De Tusch-Lec’s funds account for the bulk of the $107.4m invested in the company via UK-domiciled funds, significantly higher than the $5.3m he had based on Morningstar data retrieved in July 2018.
Aviva Investors among those exiting positions
Aviva Investors previously held a $10.2m position but confirmed the third-party manager of the fund has since sold it. “They no longer hold the stock, as active engagement and concern from firms across the industry has led to the investment no longer being a positive fit for the portfolio,” an Aviva Investors spokesperson says.
In Q1, Wells Fargo and JP Morgan separately announced they would be divesting from the private prison industry sending Geo Group and Corecivic stock tumbling.

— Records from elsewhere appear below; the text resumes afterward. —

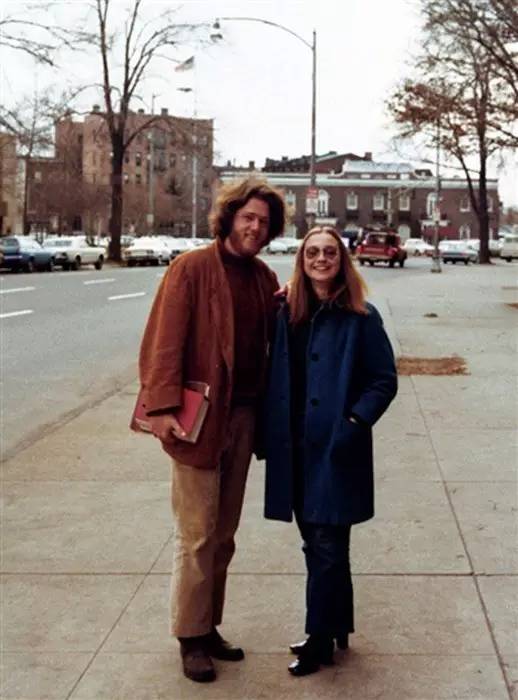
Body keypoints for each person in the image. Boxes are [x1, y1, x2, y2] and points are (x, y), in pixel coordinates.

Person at [139, 178, 284, 683]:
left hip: (244, 417)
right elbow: (164, 341)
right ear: (229, 218)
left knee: (223, 534)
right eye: (248, 217)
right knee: (197, 532)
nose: (255, 227)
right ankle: (190, 637)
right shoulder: (192, 268)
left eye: (264, 221)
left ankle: (208, 625)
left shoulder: (264, 278)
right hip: (198, 419)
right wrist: (160, 409)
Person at [264, 225, 397, 677]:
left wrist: (354, 423)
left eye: (330, 253)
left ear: (342, 261)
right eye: (312, 253)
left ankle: (320, 640)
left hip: (336, 449)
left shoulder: (362, 316)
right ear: (301, 262)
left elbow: (383, 380)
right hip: (294, 447)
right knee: (319, 544)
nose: (321, 259)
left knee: (326, 545)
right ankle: (337, 626)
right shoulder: (287, 313)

Geo Group told Portfolio Adviser in a statement: “The divestment efforts against our company are based on a false narrative and a deliberate mischaracterisation of our role as a long-standing government services provider.”
The spokesperson said Geo Group facilities offer “24/7 medical services, modern recreation amenities, and access to legal counsel” and that it has provided services under both Republican and Democratic administrations.
But the bulk of its shareholders would still like to see it shape up. In May, investors voted overwhelmingly in favour of the company producing a human rights report.
Avoiding private prisons
Investors with passive exposure to US large caps will have exposure to General Dynamics and are likely to have exposure to Geo Group and Corecivic if they have passive US small cap exposure, says Hale.
The Vanguard US Equity Index Fund has a 0.17% weighting in General Dynamics representing $14m and the iShares North America Equity Index fund has a 0.18% stake worth $9.6m, for example.
“The way to assure no exposure to these firms is by investing in an ethical/sustainable fund that avoids these types of companies altogether.”
But Geo Group, Corecivic and General Dynamics could still slip through negative screens applied by many responsible investors, says EQ Investors head of impact Louisiana Salge. The London-based wealth manager uses the UN Sustainable Development Goals to positively screen investments.
US sovereigns still acceptable
While ethical investors have previously shunned US sovereigns due to concerns over US military spending, Hale did not think Trump’s immigration camps warranted such an exclusion.
“US defense expenditures constitute a huge portion of the annual budget so such a significant divestment could be said to be proportional to the activity at which it is aimed.
“In this case, immigrant detention centres are a much smaller activity of the US federal government, and so divesting from such an important fixed-income asset class may not really fit the crime, so to speak.”